Она отодвинула маску в сторону, ожидая увидеть крошечный, идеально круглый светящийся диск, но поле зрения оставалось черным. Ударившись о телескоп, она просто сбила направление на звезду.
Ялда снова нашла звезду, однако удерживать ее долгое время в центре, не теряя при этом адаптации к темноте, было непросто. Она пыталась пользоваться глазами попеременно: левым, когда ей нужно было отодвинуть маску, чтобы скорректировать ведение телескопа, и правым — когда в очередной раз пыталась уменьшить размер ореола, — но ее глаза как будто сговорились, и их зрачки все время сокращались в паре, даже когда один глаз был ослеплен ярким светом. Наконец, она перевернулась на живот и отдала яркое свечение на откуп своему заднему зрению. К ее удивлению это сработало: передние глаза не утратили своей чувствительности.
Когда Сита снова скрылась из вида, Ялда поняла, что за последние три куранта добиться видимых улучшений ей так и не удалось; все это время она пробовала вносить небольшие корректировки, а затем просто возвращалась на шаг назад. Теперь, впрочем, ореол стал почти незаметным, и было бы неразумным надеяться на то, что он исчезнет совсем. Добиться от Ситы большего она бы уже не смогла.
После этого она зафиксировала первую серию экспериментальных данных.
Проснувшись рано утром, Ялда приступила к пересчету позиций двух дюжин штифтов, управляющих формой зеркала, в соответствующие им значения скоростей и длин и волн. Вычисления были довольно сложными; Ялда дважды проверяла каждый шаг, и завершить расчеты удалось только ближе к вечеру. Она нанесла точки на лист бумаги с заранее подготовленной координатной сеткой; эта часть работы была слишком сложной, чтобы ее можно было проделать на собственной коже.
Кривая делала изгиб в правом верхнем углу чертежа: длина волны уменьшалась с увеличением скорости. Общий характер этой зависимости был известен и раньше, но теперь, по крайней мере, появилось представление о ее более точной форме.
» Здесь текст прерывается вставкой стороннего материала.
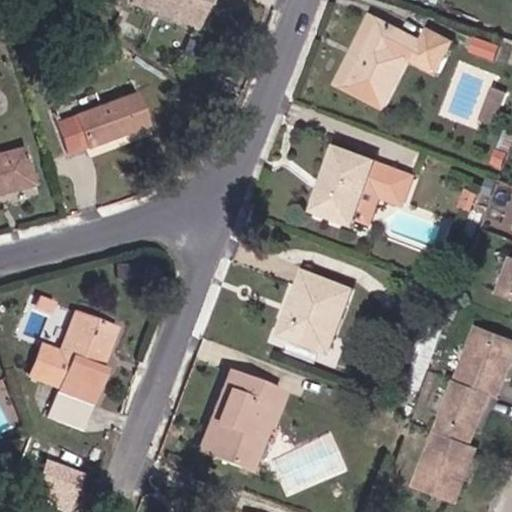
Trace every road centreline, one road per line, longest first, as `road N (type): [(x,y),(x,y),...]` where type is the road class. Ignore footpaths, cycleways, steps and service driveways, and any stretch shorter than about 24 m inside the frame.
road 1 (residential): [(149,453),(234,205)]
road 2 (residential): [(234,205),(0,266)]
road 3 (residential): [(234,205),(304,0)]
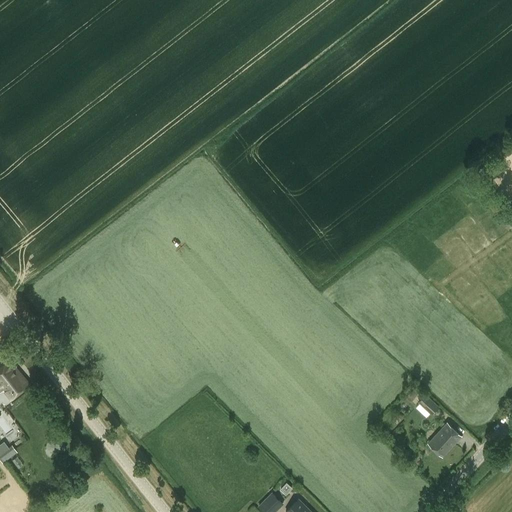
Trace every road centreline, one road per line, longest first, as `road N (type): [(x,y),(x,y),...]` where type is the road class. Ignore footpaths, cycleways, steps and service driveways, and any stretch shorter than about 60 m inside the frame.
road 1 (unclassified): [(165,511),(13,321)]
road 2 (tertiary): [(429,511),(511,422)]
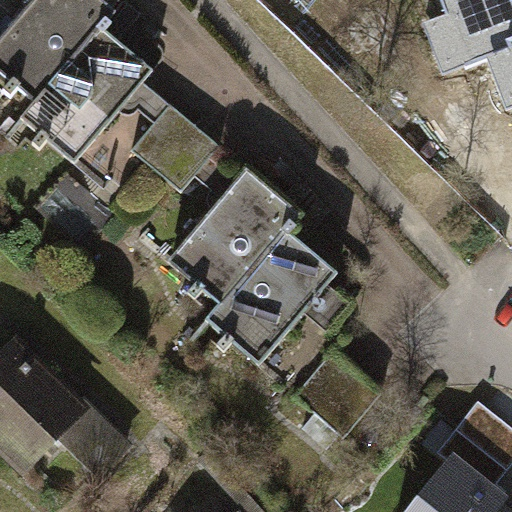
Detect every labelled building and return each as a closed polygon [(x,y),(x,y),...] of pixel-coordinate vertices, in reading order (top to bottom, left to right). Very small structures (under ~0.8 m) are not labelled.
[(161,76),(77,0),(42,0),(0,46),(0,94),(79,167),(161,76)] [(511,0),(424,0),(439,40),(455,33),(465,62),(488,57),(505,104),(511,101),(511,0)] [(171,108),(134,153),(184,195),(222,150),(171,108)] [(225,153),(192,193),(219,215),(251,175),(225,153)] [(344,273),(247,189),(168,279),(265,364),(344,273)] [(92,409),(19,340),(0,360),(0,456),(25,480),(60,443),(92,409)] [(505,484),(511,472),(511,419),(482,402),(451,451),(505,484)] [(102,477),(137,444),(105,410),(70,443),(102,477)] [(506,511),(511,505),(511,500),(455,456),(410,511),(506,511)]
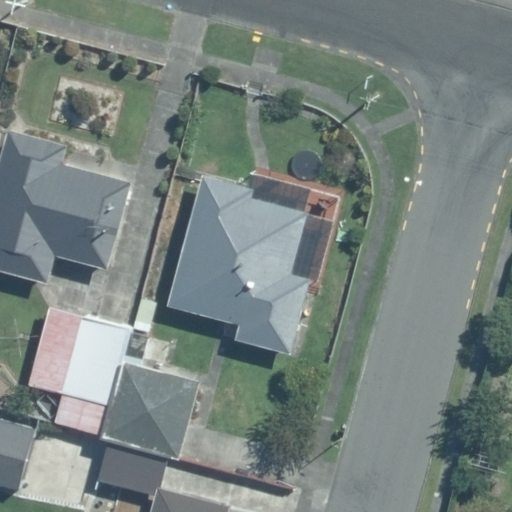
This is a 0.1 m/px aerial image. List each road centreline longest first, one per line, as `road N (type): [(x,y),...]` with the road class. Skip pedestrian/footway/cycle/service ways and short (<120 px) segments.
road 1 (residential): [(369,511),(492,52)]
road 2 (residential): [(299,0),(492,52)]
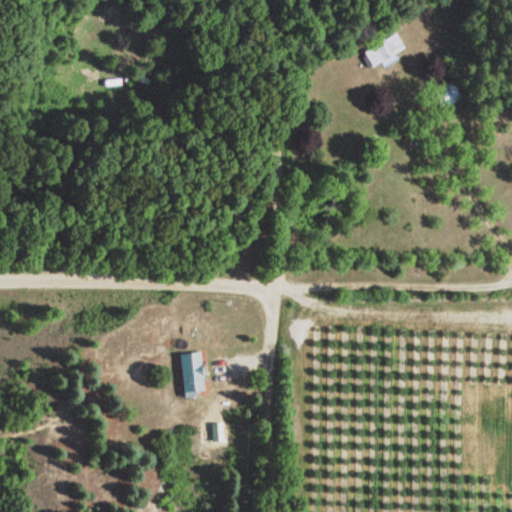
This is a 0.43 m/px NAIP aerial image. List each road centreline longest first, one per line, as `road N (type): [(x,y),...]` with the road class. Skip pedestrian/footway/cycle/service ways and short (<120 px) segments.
road 1 (residential): [(511,266),(270,287),(0,271)]
road 2 (residential): [(266,511),(273,0)]
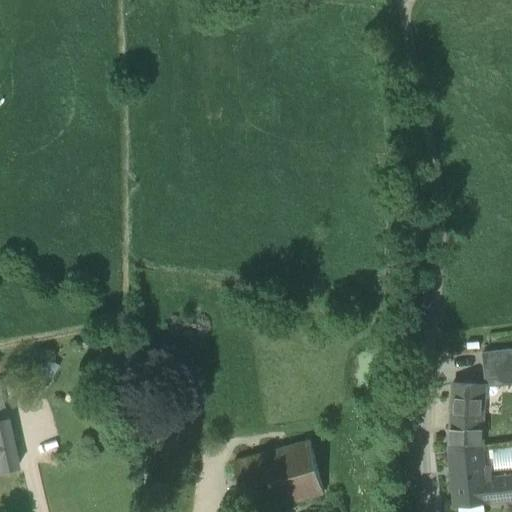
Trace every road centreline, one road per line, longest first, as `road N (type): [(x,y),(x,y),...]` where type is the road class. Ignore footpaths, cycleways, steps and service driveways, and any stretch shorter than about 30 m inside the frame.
road 1 (track): [(429,387),(441,209),(396,0)]
road 2 (unclassified): [(429,511),(429,387)]
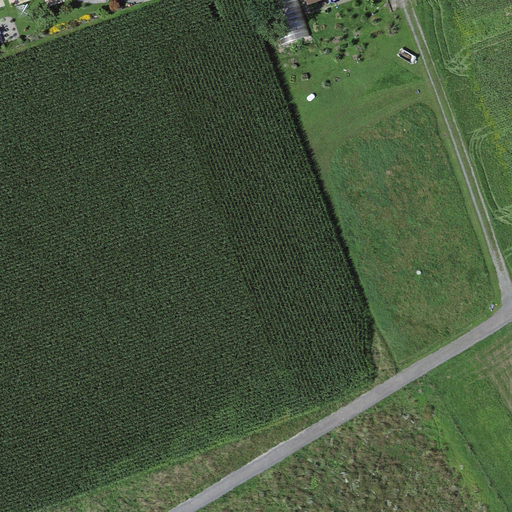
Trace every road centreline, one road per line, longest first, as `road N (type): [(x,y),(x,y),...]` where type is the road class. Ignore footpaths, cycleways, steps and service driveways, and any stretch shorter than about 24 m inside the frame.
road 1 (track): [(511,316),(187,511)]
road 2 (track): [(511,316),(401,0)]
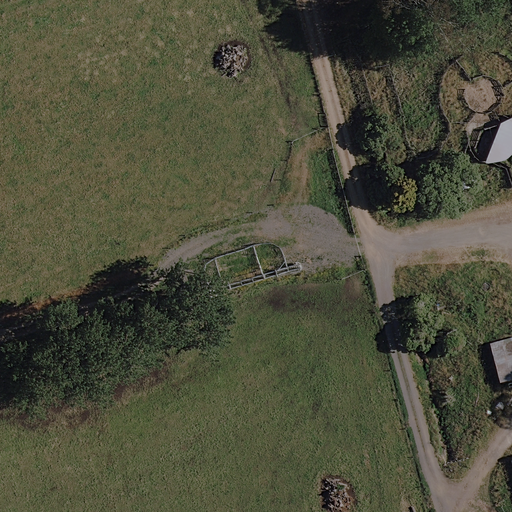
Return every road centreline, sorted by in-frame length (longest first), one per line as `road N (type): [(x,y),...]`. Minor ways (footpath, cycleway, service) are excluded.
road 1 (track): [(305,0),(436,511)]
road 2 (track): [(363,234),(511,206)]
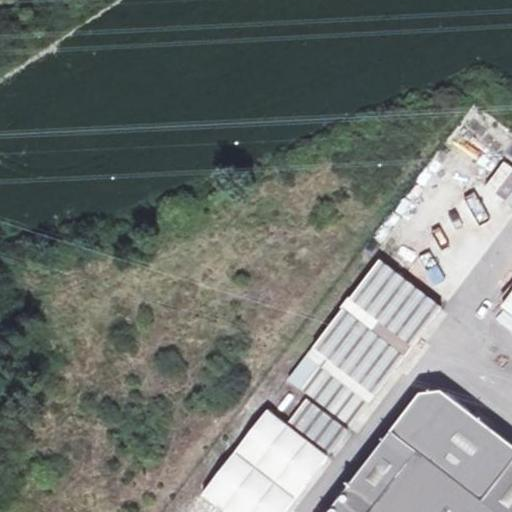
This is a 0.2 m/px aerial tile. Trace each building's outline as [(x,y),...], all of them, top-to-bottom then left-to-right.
[(474,180),(457,211),(482,224),(499,193),(474,180)] [(442,309),(380,261),(343,310),(405,358),(442,309)] [(511,317),(511,291),(499,309),(511,317)] [(353,427),(405,358),(343,310),(307,357),(318,365),(301,388),(353,427)] [(419,396),(330,511),(511,511),(511,448),(440,394),(419,396)] [(263,409),(196,500),(211,511),(288,511),(329,457),(263,409)]
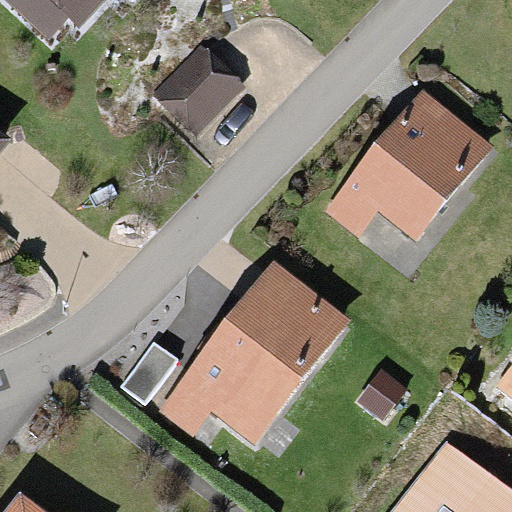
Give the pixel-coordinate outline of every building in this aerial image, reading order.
[(24,0),(75,47),(119,0),(24,0)] [(196,55),(149,103),(198,150),(245,103),(196,55)] [(415,110),(348,204),(427,261),(494,167),(415,110)] [(268,290),(181,408),(256,462),(343,345),(268,290)] [(511,511),(511,498),(447,449),(399,511),(511,511)]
Ялда поразмыслила над тем, как могло бы выглядеть точное математическое соотношение, описывающее подобную кривую, но знала, что думать об этом еще рано. Вначале нужно было выяснить, покажут ли такую же кривую данные по другим звездам.
Следующим на очереди был Тарак — почти такой же яркий, как Сита, хотя его шлейф был в два с лишним раза короче. Зенто была быстрее и находилась дальше. Со временем Ялда понимала, какие приемы работают, а какие — нет, и училась инстинктивно определять корректировки, необходимые для того, чтобы ужать разноцветные эллипсы до четко видимых белых дисков. На шестую ночь наблюдений ей удалось до рассвета подобрать нужное положение штифтов для двух разных звезд — Джулы и Мины.